Pew has released new numbers on religion in the U.S. and things are looking good for the “Nones.” The number of Americans who do not “believe in God” is up from 8% in 2007 to 11%. Doubt is spreading. The number of Americans who are “absolutely certain” there is a god dropped from 71% in 2007 to 63% in 2014.
In fact, most of the major markers for religious devotion are down a statistically significant amount, including: “the percentages who say they pray every day, attend religious services regularly and consider religion to be very important in their lives.”
The most exciting numbers come from the Millennials, Americans born between 1981 and 1996. They are significantly less religious. For instance, 11% of the overall population don’t believe in god, while 16% Older Millennials (1981-1989), like me, and 20% of Younger Millennials (1990-1996) don’t believe in a god.
More than half of Americans born before 1945 (51%) regularly attend church services, but only about a quarter of millennials do. Coupled with the chronic over-reporting of church attendance, things look wonderfully bleak for churches in America.
Meanwhile, the people who feel a sense of wonder about the universe is up from 39% to 46%, something I attribute almost entirely to Neil deGrasse Tyson, Ann Druyan and Seth MacFarlane’s Cosmos, which is epic.

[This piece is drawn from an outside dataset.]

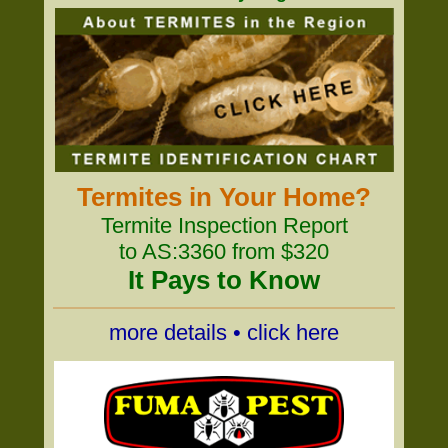
Termites in Your Home?
Termite Inspection Report
to AS:3360 from $320
It Pays to Know
more details • click here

The most striking number from the report comes from the link between religion and political leanings. The “Nones” are now the largest single religious identification among Democrats; 28% of all self-identified Democrats also identify as nonreligious. The next largest group is Catholics at 21%, a full 7 points behind the Nones. Nones also made gains in the Republican party. About 14% of Republicans (up from 10% in 2007) now consider themselves nonreligious.
Though the Constitution prohibits religious tests for public office, since the 1950s there has been a voter-imposed auto de fe on political candidates. Politicians have been forced to pander to religion and proclaim a religion that they may or may not have believed in. Whatever their personal beliefs, they had to appear outwardly religious. They often accomplished this by taking symbolic religious action that had little to do with governing, for instance, putting religious language on currency.
But as the demographic tide turns against religion, it’s time we “Nones” start demanding substance over transubstantiation, representation over religious pandering, and action over prayer. We remain an uncourted, untapped source of political power, but not for long.